Ponte D. Maria (D. Maria Bridge) is an 18th-century bridge which crosses the River Mira in the civil parish of Santa Clara-a-Velha in the municipality of Odemira in the Portuguese district of Beja. It is an 18th-century structure that was constructed on the Roman model, allowing it to remain a functional span until the 19th century, when iron structures were introduced in the region.

==History==
A 1748 travellers guide mentioned the locality of Santa Clara as a point of passage between Lisbon and Albufeira, later confirmed by 18th century maps. It is likely a construction that occurred in 1758, at a time when the clergy of Sabóia and S. Clara-a-Velha affirmed that no bridge existed on the Mira River.

By the end of the 19th century, maps of the period did not show any roads passing through Santa Clara, even though the village had three stations for changing horses or stopping the night.
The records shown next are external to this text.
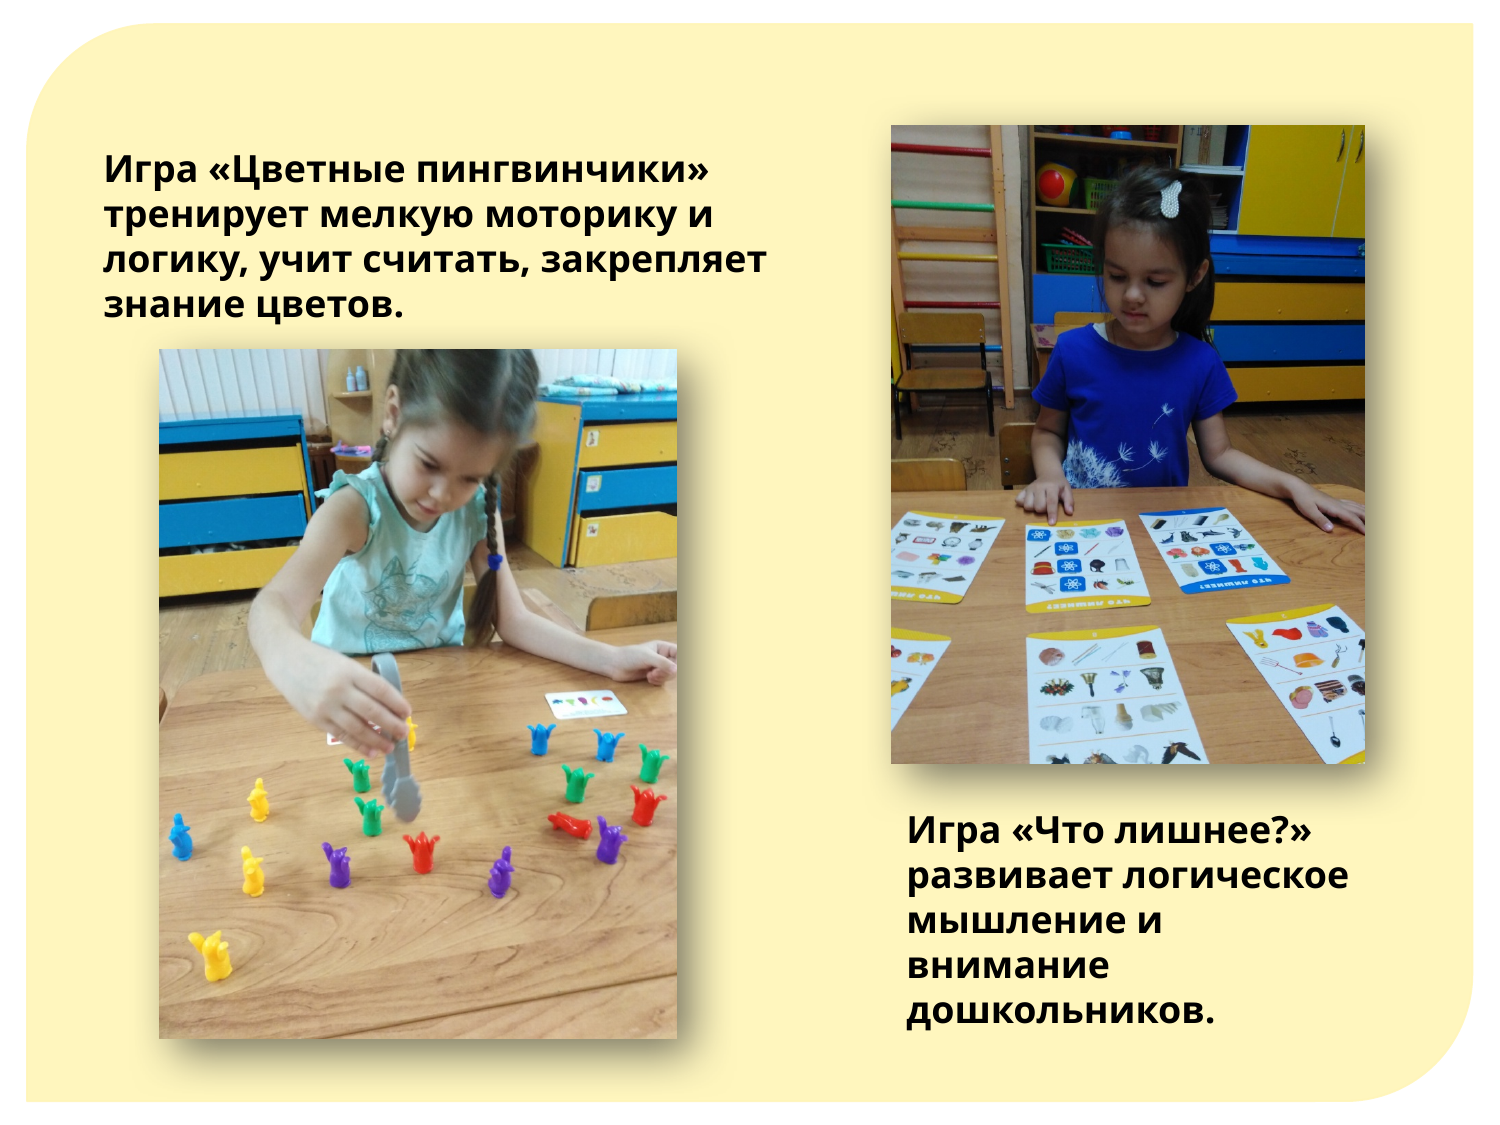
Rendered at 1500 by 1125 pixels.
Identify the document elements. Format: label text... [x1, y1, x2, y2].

picture [891, 125, 1365, 764]
picture [292, 513, 300, 519]
text_box Игра «Что лишнее?» развивает логическое мышление и внимание дошкольников. [891, 798, 1388, 1039]
picture [251, 509, 257, 519]
picture [159, 349, 677, 1040]
text_box Игра «Цветные пингвинчики» тренирует мелкую моторику и логику, учит считать, закрепляет знание цветов. [88, 137, 798, 332]
picture [262, 510, 268, 520]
In 1822, the construction or expansion of the bridge occurred, under the direction of Francisco Lopes do Rosário, and located in relation to an ancient Roman road that connected Beja to the Algarve. Remnants of the former crossing over the River Mira have been lost.
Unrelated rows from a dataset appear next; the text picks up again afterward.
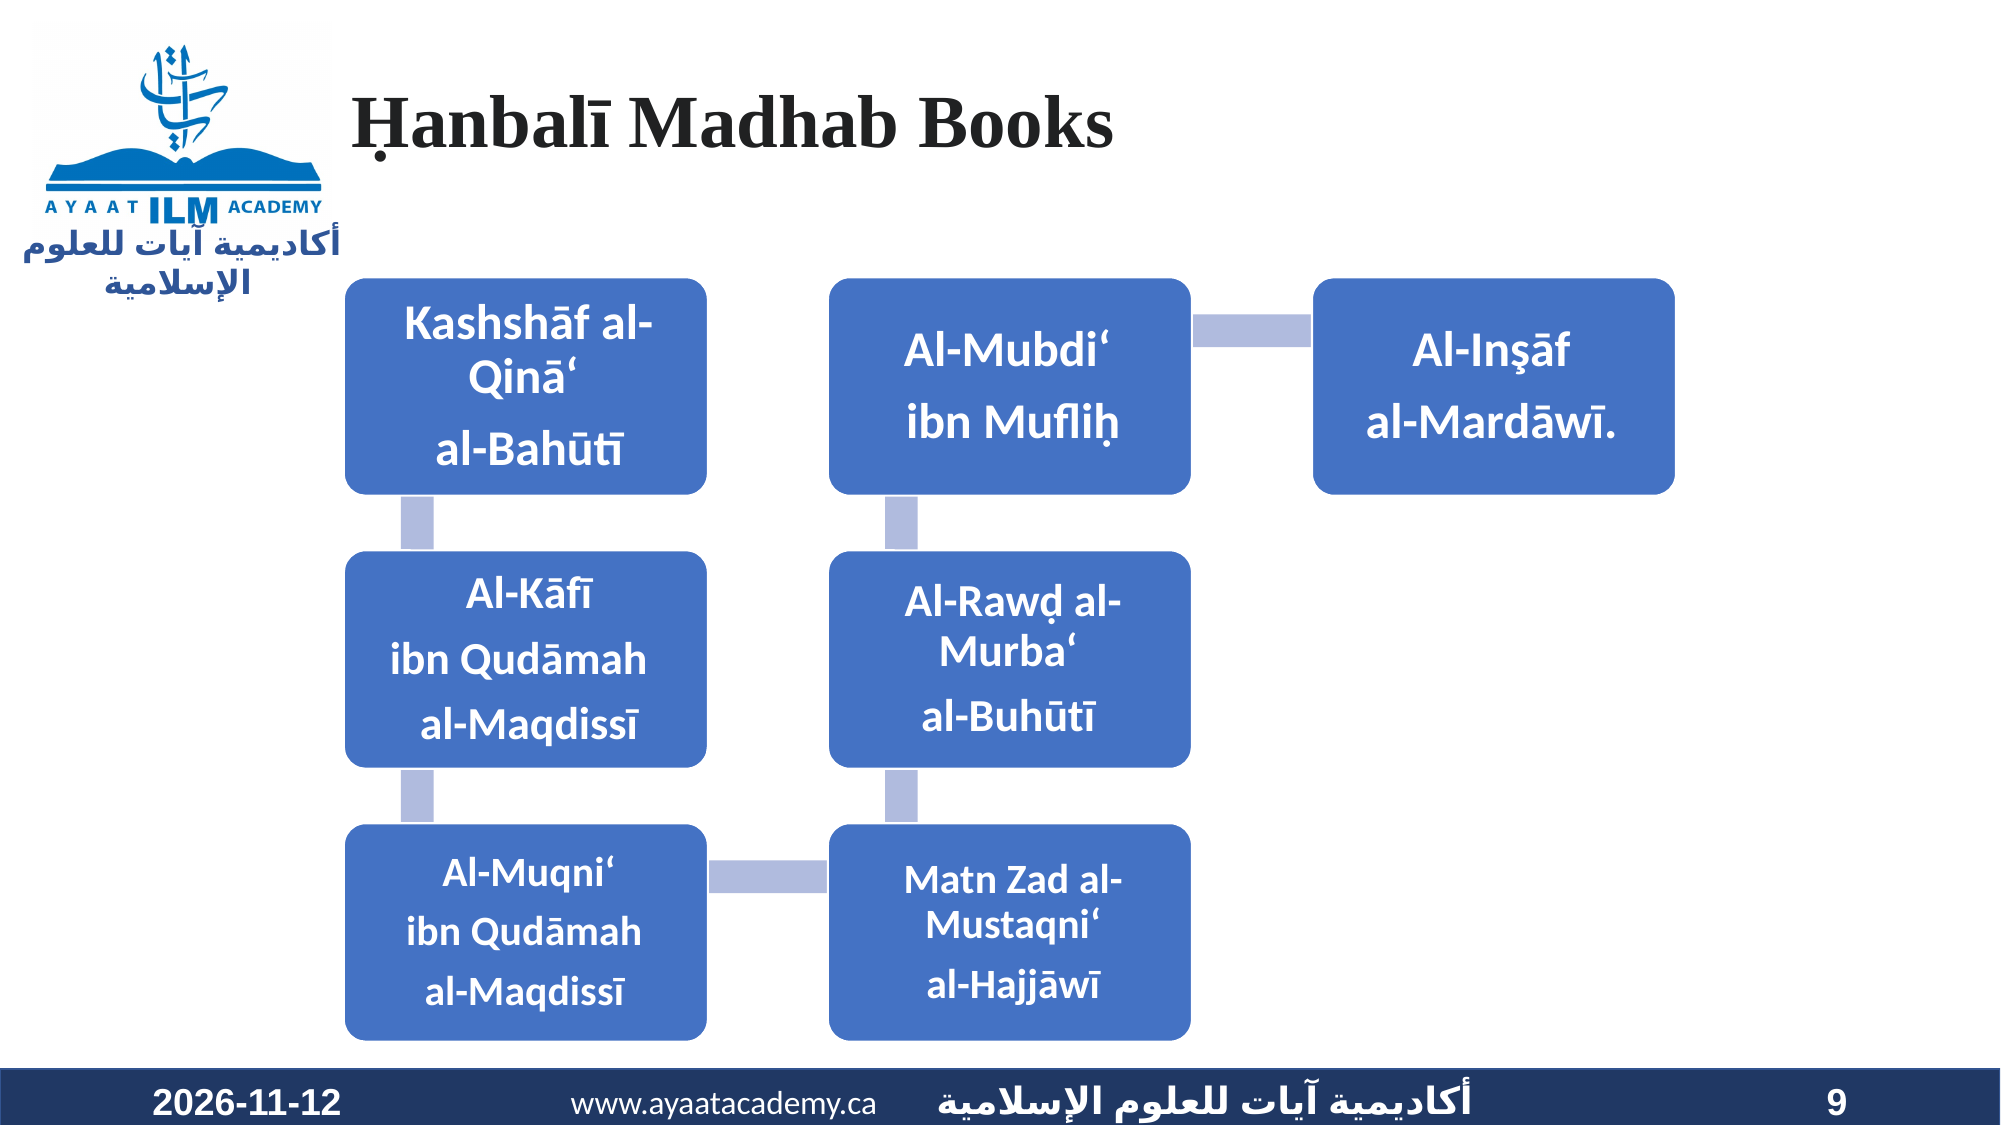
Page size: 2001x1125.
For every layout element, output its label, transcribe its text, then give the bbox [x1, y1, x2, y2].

picture [32, 21, 332, 241]
title Ḥanbalī Madhab Books [336, 59, 1863, 278]
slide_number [137, 1070, 588, 1125]
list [207, 277, 1813, 1042]
slide_number 9 [1412, 1070, 1863, 1125]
By 1849, the municipal council of Odemira referred to the need to reconstruct the "old bridge" in Santa Clara and the advantage of constructing the new structure at the edge of the village.

At the end of the 19th century, the master of public works wrote an inspection report referring to the old masonry bridge over the River Mira along the road between Alentejo and Algarve, a distance of 1 km from the village of Santa Clara. In his report, the inspector found the bridge in a terrible state of conservation, with many great fractures along the central vaults, causing depression in the pavement, where water coalesced and accumulated, draining along the cracks...where vehicles pass. The author lamented the state of such an important construction and recommended urgent repair.

By the middle of the 20th century, there was a partial landslide. On 25 February 1992, by dispatch of the IPPC, the bridge was classified as Property of Public Interest, and by 31 October 1996, similarly by the IPPAR. On 25 August 2000, it was included in the Odemira PDM (resolution 114/2000, DR 196).

==Architecture==
The bridge is located in an isolated, rural position at the end of a valley, crossed by the River Mira, whose margins are densely populated by forest and water lilies. It is an area of great natural landscape, situated near the Pousada de Santa Clara, Santa Clara dam and the community cemetery.

The structure consists of stone and limestone masonry, plastered and whitewashed, with arched frames and breakwaters coated stone. The bridge, now ruined, still includes two arches with archivolts and masonry.